*Problem*
Please write out the full passage on Amsterdam cyclists that follows, word for word.

*Text passage*
.....
The Reckless Cyclist
by Marco te Brömmelstroet, Lucas Harms, Olga Sezneva and Adriaan Rottenberg firstname.lastname@example.org / L.W.J.Harms@uva.nl / O.Sezneva@uva.nl / A.Rottenberg@uva.nl
Dispelling the myth
The road behaviour of cyclists and specifically Amsterdam cyclists, is a recurring theme in the public debate. In many of these discussions, the majority of cyclists are deemed to display a strongly anarchic attitude. Although everyone can provide anecdotal evidence to confirm this allegation, there is precious little structural insight into the actual behaviour of Amsterdam’s cyclists.
This lack of research is quite surprising, not only because of the pervasiveness of the debate, but also because in many parts of the city, cyclists are by far the majority of road users. How can we design the traffic space for these – very welcome – road users if we don’t even know how they actually behave? To remedy this situation, we have charted the behaviour of more than 18,000 cyclists at a selection of junctions, which should give us a clearer picture.
.....
*Information supplied*
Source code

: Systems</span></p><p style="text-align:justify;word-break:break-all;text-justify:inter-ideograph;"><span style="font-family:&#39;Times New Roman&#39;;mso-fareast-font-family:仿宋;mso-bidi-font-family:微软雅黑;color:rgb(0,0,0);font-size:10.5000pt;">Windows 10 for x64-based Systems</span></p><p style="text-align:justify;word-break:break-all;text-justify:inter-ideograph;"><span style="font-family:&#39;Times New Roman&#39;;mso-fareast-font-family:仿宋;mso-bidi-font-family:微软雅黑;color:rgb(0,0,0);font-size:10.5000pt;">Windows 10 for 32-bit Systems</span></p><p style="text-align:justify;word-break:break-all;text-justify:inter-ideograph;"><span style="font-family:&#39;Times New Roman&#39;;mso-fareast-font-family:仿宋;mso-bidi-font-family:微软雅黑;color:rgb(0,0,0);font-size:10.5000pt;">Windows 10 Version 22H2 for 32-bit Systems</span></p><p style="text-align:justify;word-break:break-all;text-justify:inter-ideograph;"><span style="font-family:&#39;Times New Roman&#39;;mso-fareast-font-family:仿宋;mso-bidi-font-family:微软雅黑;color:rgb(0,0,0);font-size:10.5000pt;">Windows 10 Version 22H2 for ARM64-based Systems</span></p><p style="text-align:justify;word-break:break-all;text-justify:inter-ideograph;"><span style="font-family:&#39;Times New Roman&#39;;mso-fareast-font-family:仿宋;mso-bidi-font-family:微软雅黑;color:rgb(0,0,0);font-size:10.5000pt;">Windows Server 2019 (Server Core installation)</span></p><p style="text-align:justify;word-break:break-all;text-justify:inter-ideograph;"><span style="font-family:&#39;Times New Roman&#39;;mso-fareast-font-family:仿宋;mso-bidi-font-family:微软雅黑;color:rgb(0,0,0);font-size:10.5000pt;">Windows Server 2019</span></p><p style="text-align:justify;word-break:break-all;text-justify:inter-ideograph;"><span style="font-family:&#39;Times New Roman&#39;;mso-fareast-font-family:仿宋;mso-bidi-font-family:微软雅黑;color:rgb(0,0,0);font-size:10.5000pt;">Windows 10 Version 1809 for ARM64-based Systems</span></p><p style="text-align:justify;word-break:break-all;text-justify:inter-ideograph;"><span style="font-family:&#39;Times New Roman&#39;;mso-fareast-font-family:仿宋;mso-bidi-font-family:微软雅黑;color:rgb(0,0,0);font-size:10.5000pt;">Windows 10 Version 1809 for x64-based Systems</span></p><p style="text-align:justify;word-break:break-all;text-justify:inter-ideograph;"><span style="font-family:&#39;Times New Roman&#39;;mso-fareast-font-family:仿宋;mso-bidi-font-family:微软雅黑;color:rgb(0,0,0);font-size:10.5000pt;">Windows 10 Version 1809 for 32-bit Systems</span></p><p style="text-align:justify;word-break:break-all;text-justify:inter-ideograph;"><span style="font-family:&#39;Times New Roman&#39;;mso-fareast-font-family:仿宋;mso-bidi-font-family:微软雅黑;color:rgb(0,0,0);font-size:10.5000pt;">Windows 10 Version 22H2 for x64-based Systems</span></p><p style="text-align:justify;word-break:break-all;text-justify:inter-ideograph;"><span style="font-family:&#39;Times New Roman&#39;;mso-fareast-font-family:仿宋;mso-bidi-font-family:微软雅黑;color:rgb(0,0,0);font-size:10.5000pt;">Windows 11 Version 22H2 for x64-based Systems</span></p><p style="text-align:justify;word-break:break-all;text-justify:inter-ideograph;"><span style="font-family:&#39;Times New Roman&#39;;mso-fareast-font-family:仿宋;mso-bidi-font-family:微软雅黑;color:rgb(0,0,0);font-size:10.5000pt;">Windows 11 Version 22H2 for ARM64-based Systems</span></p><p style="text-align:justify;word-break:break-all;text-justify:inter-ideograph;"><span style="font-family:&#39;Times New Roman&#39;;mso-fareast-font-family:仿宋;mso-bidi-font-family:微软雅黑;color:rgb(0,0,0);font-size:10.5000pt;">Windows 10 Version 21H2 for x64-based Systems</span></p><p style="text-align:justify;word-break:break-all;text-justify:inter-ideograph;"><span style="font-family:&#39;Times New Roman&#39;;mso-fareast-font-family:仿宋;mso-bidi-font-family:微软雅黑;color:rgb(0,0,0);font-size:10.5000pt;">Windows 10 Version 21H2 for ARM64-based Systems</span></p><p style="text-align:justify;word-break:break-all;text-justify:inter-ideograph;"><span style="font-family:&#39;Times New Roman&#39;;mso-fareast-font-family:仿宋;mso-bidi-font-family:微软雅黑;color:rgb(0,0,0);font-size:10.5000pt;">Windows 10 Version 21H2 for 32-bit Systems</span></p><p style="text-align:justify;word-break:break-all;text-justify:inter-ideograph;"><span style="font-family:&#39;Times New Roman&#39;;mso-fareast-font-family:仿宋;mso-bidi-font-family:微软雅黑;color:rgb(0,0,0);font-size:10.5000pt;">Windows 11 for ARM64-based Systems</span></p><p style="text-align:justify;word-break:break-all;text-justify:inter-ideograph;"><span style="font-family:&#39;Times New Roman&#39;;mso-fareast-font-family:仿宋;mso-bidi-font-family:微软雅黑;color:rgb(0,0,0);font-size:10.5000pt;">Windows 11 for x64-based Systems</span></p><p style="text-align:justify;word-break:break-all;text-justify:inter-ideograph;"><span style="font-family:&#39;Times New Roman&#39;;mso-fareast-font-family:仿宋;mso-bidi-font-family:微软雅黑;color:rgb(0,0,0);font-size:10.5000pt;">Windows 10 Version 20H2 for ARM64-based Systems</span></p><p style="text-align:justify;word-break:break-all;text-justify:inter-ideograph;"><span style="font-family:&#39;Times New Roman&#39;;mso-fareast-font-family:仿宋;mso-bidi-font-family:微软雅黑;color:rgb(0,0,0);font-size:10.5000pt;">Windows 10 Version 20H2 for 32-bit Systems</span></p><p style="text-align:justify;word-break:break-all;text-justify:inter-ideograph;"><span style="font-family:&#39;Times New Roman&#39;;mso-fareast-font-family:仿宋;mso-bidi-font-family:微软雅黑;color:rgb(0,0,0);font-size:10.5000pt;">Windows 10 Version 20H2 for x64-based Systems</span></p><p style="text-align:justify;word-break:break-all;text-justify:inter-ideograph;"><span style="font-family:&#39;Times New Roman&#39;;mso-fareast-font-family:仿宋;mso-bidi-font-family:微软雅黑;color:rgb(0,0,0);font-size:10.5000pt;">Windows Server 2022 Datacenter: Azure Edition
.....
*Your response*
The Reckless Cyclist
by Marco te Brömmelstroet, Lucas Harms, Olga Sezneva and Adriaan Rottenberg firstname.lastname@example.org / L.W.J.Harms@uva.nl / O.Sezneva@uva.nl / A.Rottenberg@uva.nl
Dispelling the myth
The road behaviour of cyclists and specifically Amsterdam cyclists, is a recurring theme in the public debate. In many of these discussions, the majority of cyclists are deemed to display a strongly anarchic attitude. Although everyone can provide anecdotal evidence to confirm this allegation, there is precious little structural insight into the actual behaviour of Amsterdam’s cyclists.
This lack of research is quite surprising, not only because of the pervasiveness of the debate, but also because in many parts of the city, cyclists are by far the majority of road users. How can we design the traffic space for these – very welcome – road users if we don’t even know how they actually behave? To remedy this situation, we have charted the behaviour of more than 18,000 cyclists at a selection of junctions, which should give us a clearer picture.